Stammbaum des Columniferenastes und der anschließenden Familien nach serodiagnostischen Untersuchungen von F. HOEFFGEN.
Fig. 709. Althaea officinalis. Längsdurchschnittene Blüte mit teilweise entfernten Kronblättern. a Der Außenkelch, b der Innenkelch, c die Kronblätter, d das Andröceum, f der Griffel, e die Samenanlagen. Nach BERG und SCHMIDT. — Offizinell.

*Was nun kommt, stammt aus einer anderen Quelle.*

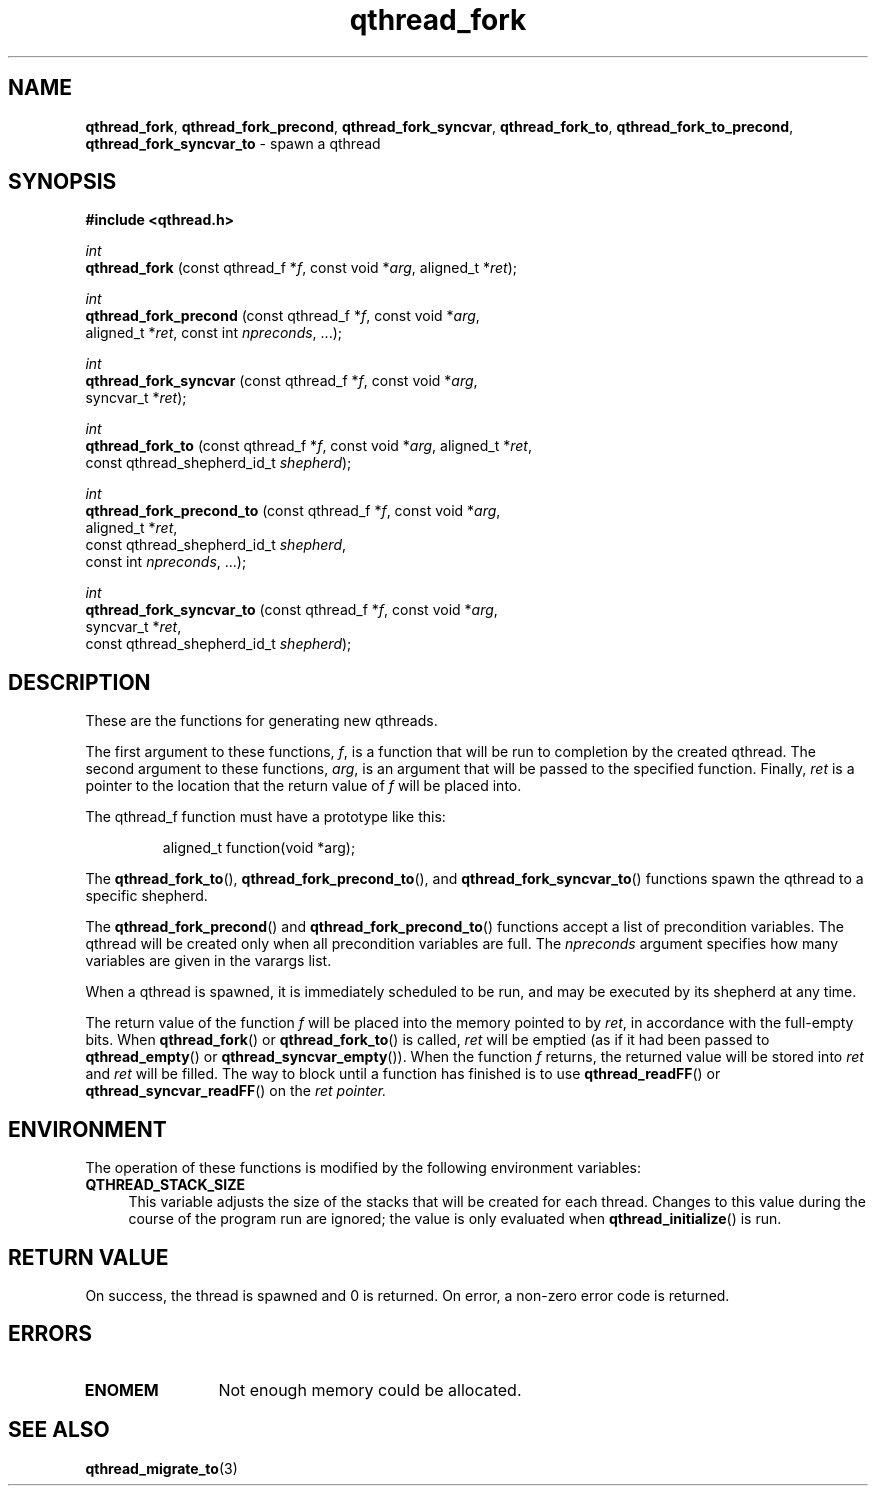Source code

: .TH qthread_fork 3 "APRIL 2011" libqthread "libqthread"
.SH NAME
.BR qthread_fork ,
.BR qthread_fork_precond ,
.BR qthread_fork_syncvar ,
.BR qthread_fork_to ,
.BR qthread_fork_to_precond ,
.B qthread_fork_syncvar_to
\- spawn a qthread
.SH SYNOPSIS
.B #include <qthread.h>

.I int
.br
.B qthread_fork
.RI "(const qthread_f *" f ", const void *" arg ", aligned_t *" ret );
.PP
.I int
.br
.B qthread_fork_precond
.RI "(const qthread_f *" f ", const void *" arg ", 
.ti +22
.RI "aligned_t *" ret ", const int " npreconds ", ...);
.PP
.I int
.br
.B qthread_fork_syncvar
.RI "(const qthread_f *" f ", const void *" arg ",
.ti +22
.RI "syncvar_t *" ret );
.PP
.I int
.br
.B qthread_fork_to
.RI "(const qthread_f *" f ", const void *" arg ", aligned_t *" ret ,
.ti +17
.RI "const qthread_shepherd_id_t " shepherd );
.PP
.I int
.br
.B qthread_fork_precond_to
.RI "(const qthread_f *" f ", const void *" arg ,
.ti +25
.RI "aligned_t *" ret ", 
.ti +25
.RI "const qthread_shepherd_id_t " shepherd ,
.ti +25
.RI "const int " npreconds ", ...);
.PP
.I int
.br
.B qthread_fork_syncvar_to
.RI "(const qthread_f *" f ", const void *" arg ,
.ti +25
.RI "syncvar_t *" ret ,
.ti +25
.RI "const qthread_shepherd_id_t " shepherd );
.SH DESCRIPTION
These are the functions for generating new qthreads.
.PP
The first argument to these functions,
.IR f ,
is a function that will be run to completion by the created qthread. The second
argument to these functions,
.IR arg ,
is an argument that will be passed to the specified function. Finally,
.I ret
is a pointer to the location that the return value of
.I f
will be placed into.
.PP
The qthread_f function must have a prototype like this:
.RS
.PP
aligned_t function(void *arg);
.RE
.PP
The
.BR qthread_fork_to (),
.BR qthread_fork_precond_to (),
and
.BR qthread_fork_syncvar_to ()
functions spawn the qthread to a specific shepherd.
.PP
The
.BR qthread_fork_precond ()
and
.BR qthread_fork_precond_to ()
functions accept a list of precondition variables. The qthread will be created only when all precondition variables are full. The
.IR npreconds
argument specifies how many variables are given in the varargs list.
.PP
When a qthread is spawned, it is immediately scheduled to be run, and may be
executed by its shepherd at any time.
.PP
The return value of the function
.I f
will be placed into the memory pointed to by
.IR ret ,
in accordance with the full-empty bits. When
.BR qthread_fork ()
or
.BR qthread_fork_to ()
is called,
.I ret
will be emptied (as if it had been passed to
.BR qthread_empty ()
or
.BR qthread_syncvar_empty ()).
When the function
.I f
returns, the returned value will be stored into
.I ret
and
.I ret
will be filled. The way to block until a function has finished is to use
.BR qthread_readFF ()
or
.BR qthread_syncvar_readFF ()
on the
.I ret pointer.
.SH ENVIRONMENT
The operation of these functions is modified by the following environment
variables:
.TP 4
.B QTHREAD_STACK_SIZE
This variable adjusts the size of the stacks that will be created for each
thread. Changes to this value during the course of the program run are ignored;
the value is only evaluated when
.BR qthread_initialize ()
is run.
.SH RETURN VALUE
On success, the thread is spawned and 0 is returned. On error, a non-zero
error code is returned.
.SH ERRORS
.TP 12
.B ENOMEM
Not enough memory could be allocated.
.SH SEE ALSO
.BR qthread_migrate_to (3)
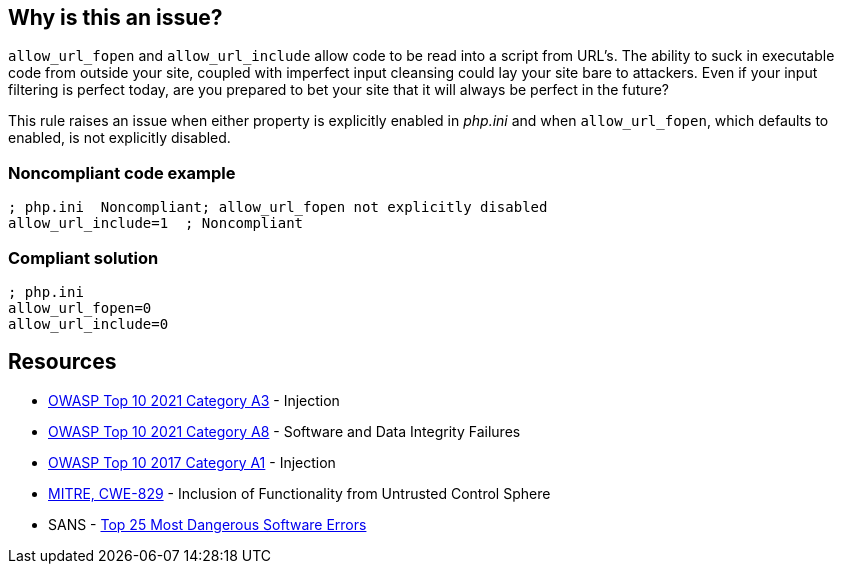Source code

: == Why is this an issue?

``++allow_url_fopen++`` and ``++allow_url_include++`` allow code to be read into a script from URL's. The ability to suck in executable code from outside your site, coupled with imperfect input cleansing could lay your site bare to attackers. Even if your input filtering is perfect today, are you prepared to bet your site that it will always be perfect in the future?


This rule raises an issue when either property is explicitly enabled in _php.ini_ and when ``++allow_url_fopen++``, which defaults to enabled, is not explicitly disabled.


=== Noncompliant code example

[source,php]
----
; php.ini  Noncompliant; allow_url_fopen not explicitly disabled
allow_url_include=1  ; Noncompliant
----


=== Compliant solution

[source,php]
----
; php.ini  
allow_url_fopen=0
allow_url_include=0
----


== Resources

* https://owasp.org/Top10/A03_2021-Injection/[OWASP Top 10 2021 Category A3] - Injection
* https://owasp.org/Top10/A08_2021-Software_and_Data_Integrity_Failures/[OWASP Top 10 2021 Category A8] - Software and Data Integrity Failures
* https://owasp.org/www-project-top-ten/2017/A1_2017-Injection[OWASP Top 10 2017 Category A1] - Injection
* https://cwe.mitre.org/data/definitions/829[MITRE, CWE-829] - Inclusion of Functionality from Untrusted Control Sphere
* SANS - https://www.sans.org/top25-software-errors[Top 25 Most Dangerous Software Errors]


ifdef::env-github,rspecator-view[]

'''
== Implementation Specification
(visible only on this page)

=== Message

* Disable "xxx".
* Disable "allow_url_fopen" explicitly; it is enabled by default.


'''
== Comments And Links
(visible only on this page)

=== on 1 Sep 2015, 07:42:52 Linda Martin wrote:
LGTM!

endif::env-github,rspecator-view[]
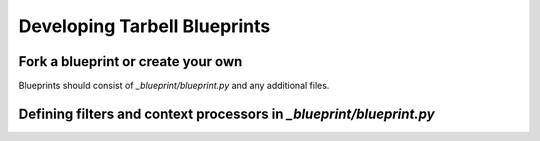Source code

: =============================
Developing Tarbell Blueprints
=============================

Fork a blueprint or create your own
---------------------------------------

Blueprints should consist of `_blueprint/blueprint.py` and any additional files.


Defining filters and context processors in `_blueprint/blueprint.py`
--------------------------------------------------------------------

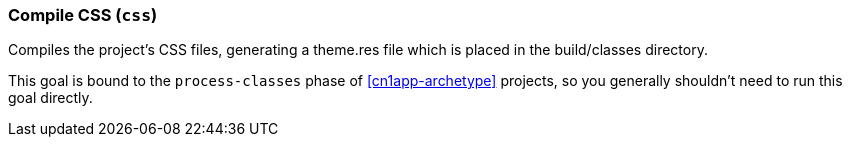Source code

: === Compile CSS (`css`)

Compiles the project's CSS files, generating a theme.res file which is placed in the build/classes directory.

This goal is bound to the `process-classes` phase of  <<cn1app-archetype>> projects, so you generally shouldn't need to run this goal directly.
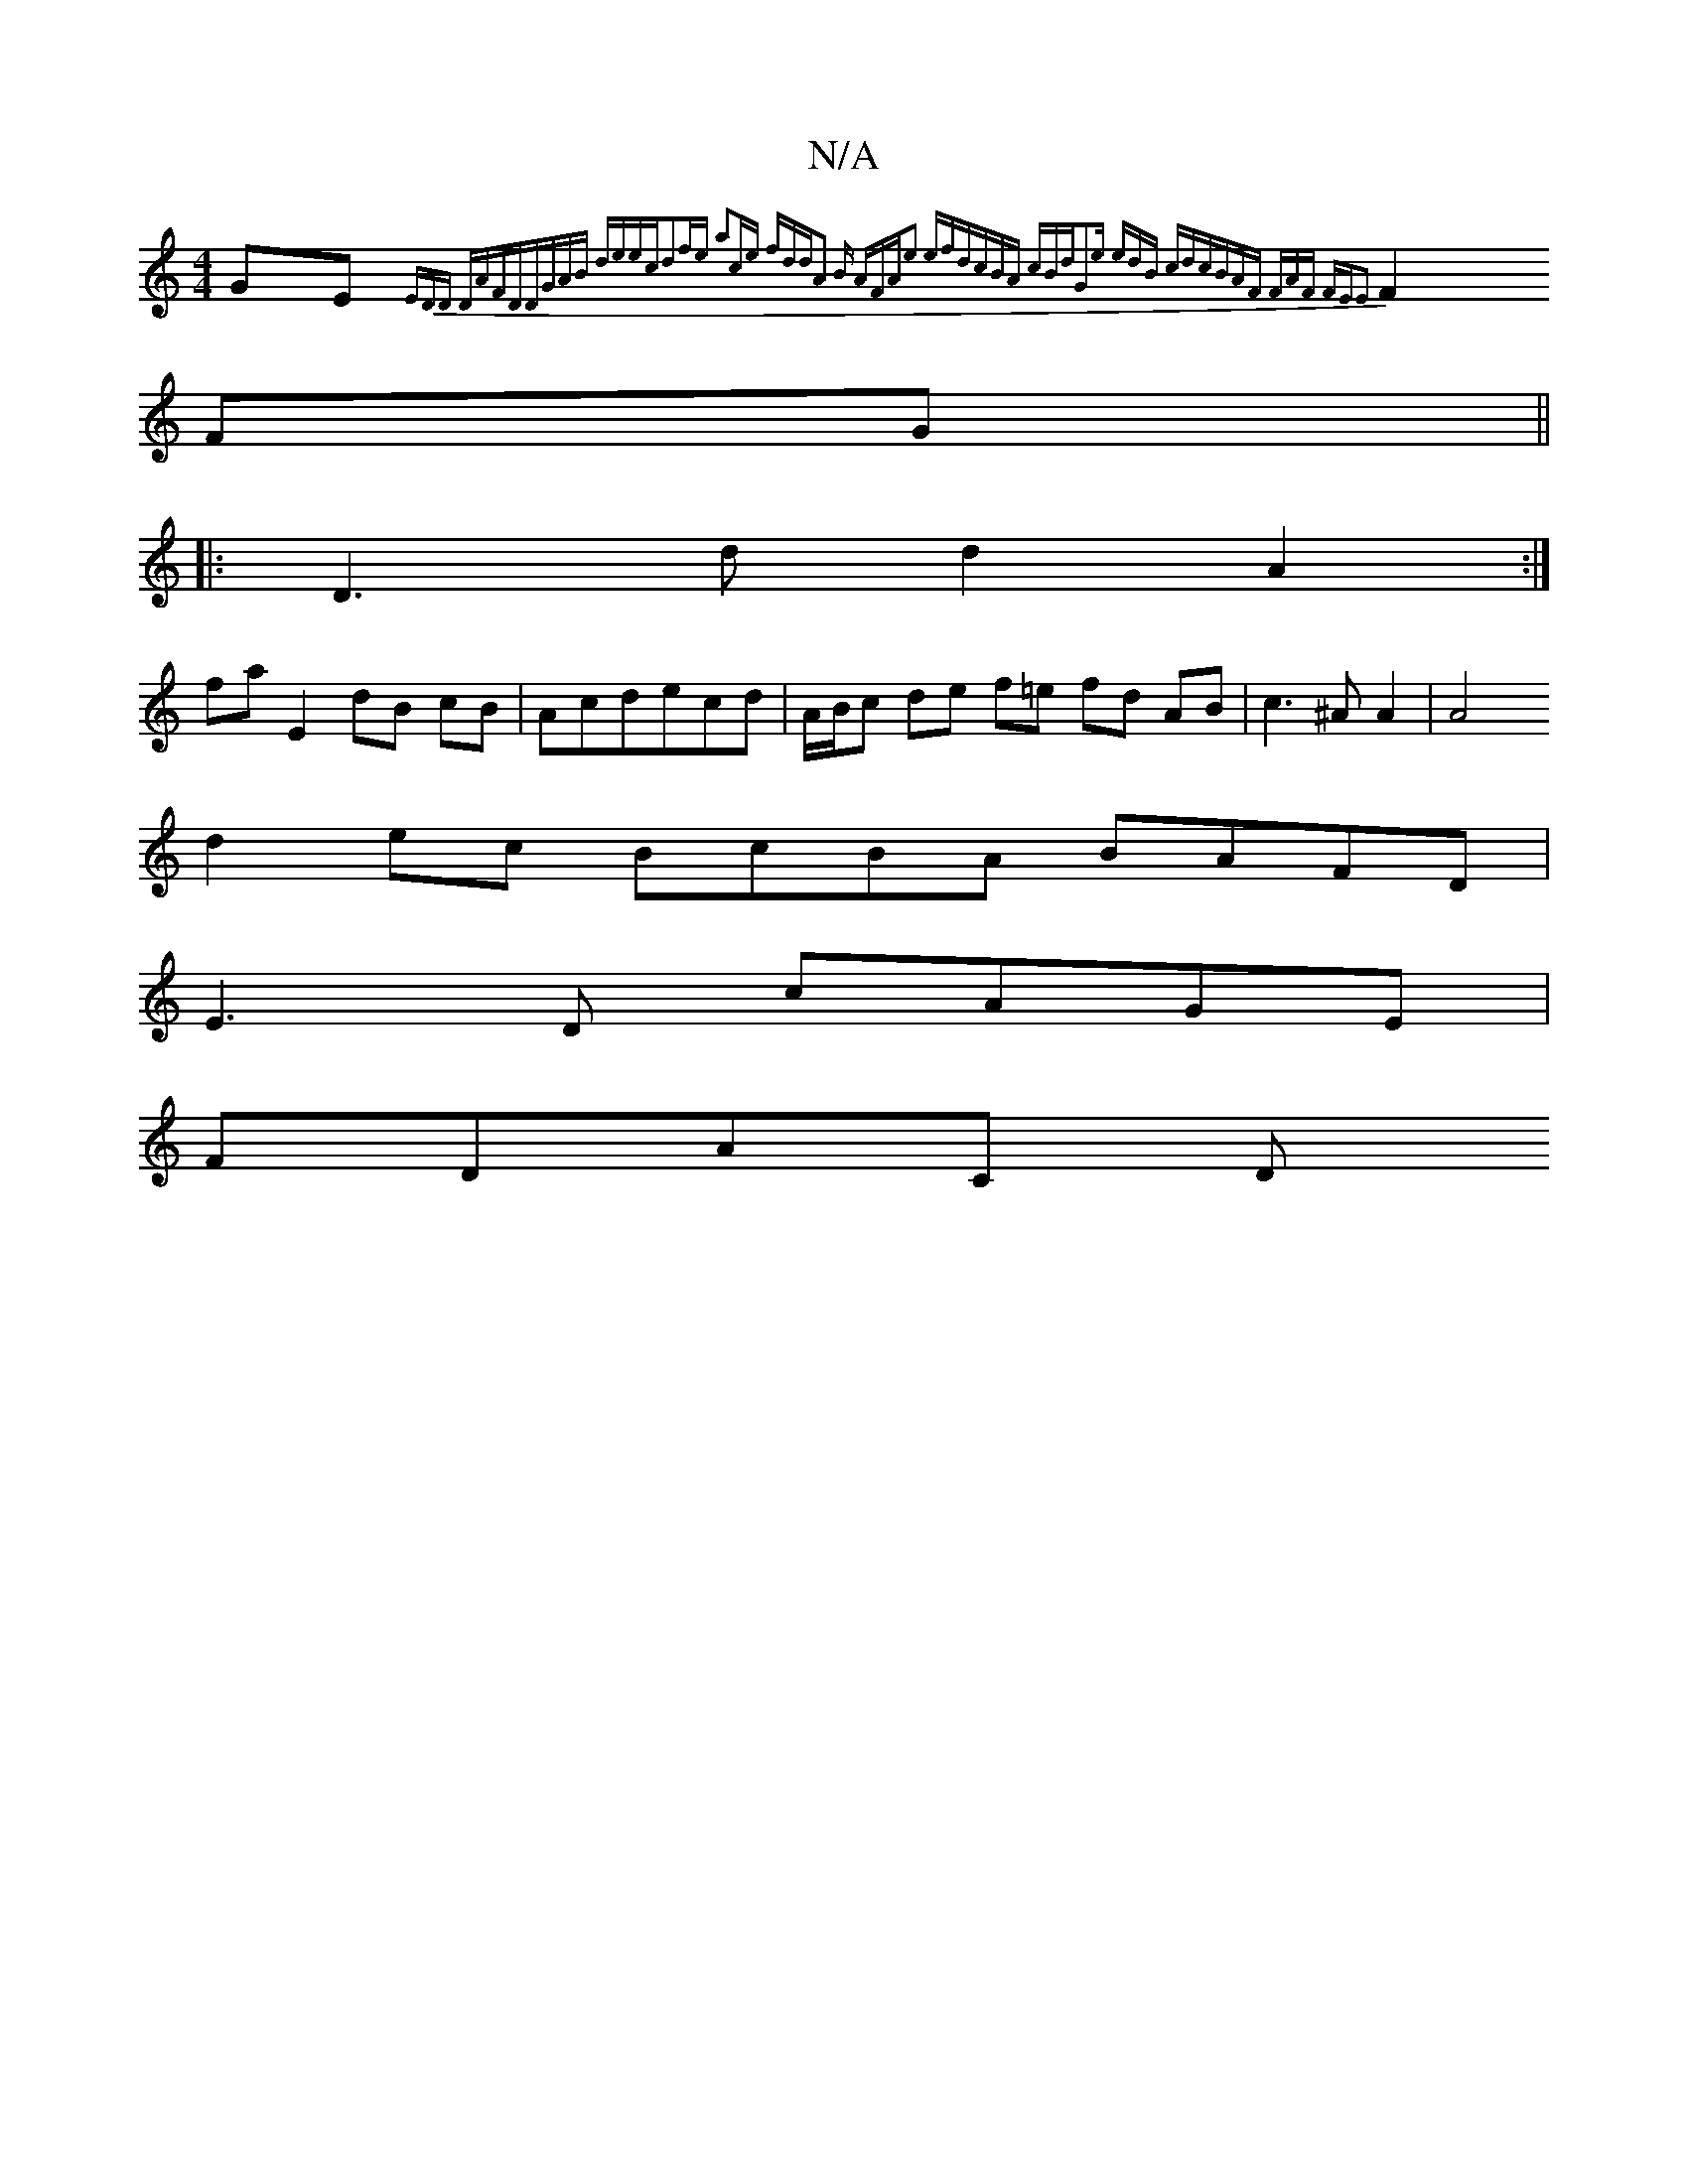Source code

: X:1
T:N/A
M:4/4
R:N/A
K:Cmajor
GE {E{,DD DAFD|DGAB deec|d2fe a2ce fdd|A2 B AFA|e3 efd|cBA cBd|G2e edB cdc|BAF FAF FEE2|
F2 FG ||
|: D3 d d2 A2 :|
fa E2 dB cB|Acdecd|A/B/c de f=e fd AB | c3 ^A A2 |A4
d2ec BcBA BAFD|
E3D cAGE|
FDAC D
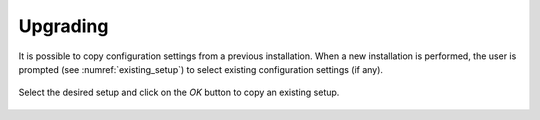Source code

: Upgrading
=========

.. index:: upgrade;

It is possible to copy configuration settings from a previous installation.
When a new installation is performed, the user is prompted (see :numref:`existing_setup`) to select existing configuration
settings (if any).

.. _existing_setup:
.. figure:: ./_static/existing_setup.png
    :width: 470px
    :align: center
    :alt: alternate text
    :figclass: align-center

    Select the desired setup and click on the *OK* button to copy an existing setup.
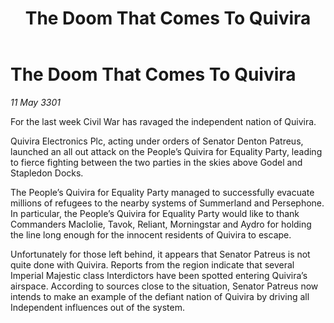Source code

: :PROPERTIES:
:ID:       e7177ed1-c4f9-43cb-95ce-ed9fa2ea618a
:END:
#+title: The Doom That Comes To Quivira
#+filetags: :galnet:

* The Doom That Comes To Quivira

/11 May 3301/

For the last week Civil War has ravaged the independent nation of Quivira. 

Quivira Electronics Plc, acting under orders of Senator Denton Patreus, launched an all out attack on the People’s Quivira for Equality Party, leading to fierce fighting between the two parties in the skies above Godel and Stapledon Docks. 

The People’s Quivira for Equality Party managed to successfully evacuate millions of refugees to the nearby systems of Summerland and Persephone. In particular, the People’s Quivira for Equality Party would like to thank Commanders Maclolie, Tavok, Reliant, Morningstar and Aydro for holding the line long enough for the innocent residents of Quivira to escape. 

Unfortunately for those left behind, it appears that Senator Patreus is not quite done with Quivira. Reports from the region indicate that several Imperial Majestic class Interdictors have been spotted entering Quivira’s airspace. According to sources close to the situation, Senator Patreus now intends to make an example of the defiant nation of Quivira by driving all Independent influences out of the system.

Fig. 710. Malvaceae. Diagramm (Malva).
Fig. 711. Malva silvestris. a Blüte. b Blütenknospe, c Frucht. Nat. Gr. Nach H. SCHENCK. — Offizinell.
Die einheimische Gattung Malva umfaßt ausdauernde Kräuter mit langgestielten, handnervigen Blättern. Die Blüten sind einzeln oder in kleinen Wickeln blattachselständig verteilt; sie besitzen drei freie Außenkelchblätter und tief ausgerandete, meist rosa gefärbte Kronblätter ([Fig. 711]). Die Vegetationsorgane der nahe verwandten Gattung Althaea sind dicht mit Büschelhaaren bekleidet, sammetig weich. Ihr Außenkelch zählt sechs bis neun am Grunde verwachsene Blätter. Die Früchte sind Spaltfrüchte, den zahlreichen, kreisförmig angeordneten Fruchtblättern entsprechend. Hibiscus und Gossypium-Arten sind Sträucher oder Bäume mit drei- bis fünfzipfligen, langgestielten Blättern, deren Blüten mit drei großen, die Knospen völlig verdeckenden Außenkelchblättern versehen sind; ihre Früchte sind drei- bis fünfkarpellige, fachspaltige Kapseln. Der dichte Filz langer Flughaare auf den Gossypiumsamen dient ihrer Verbreitung und liefert, durch Kultur und Auslese verfeinert, die Baumwolle ([Fig. 712]).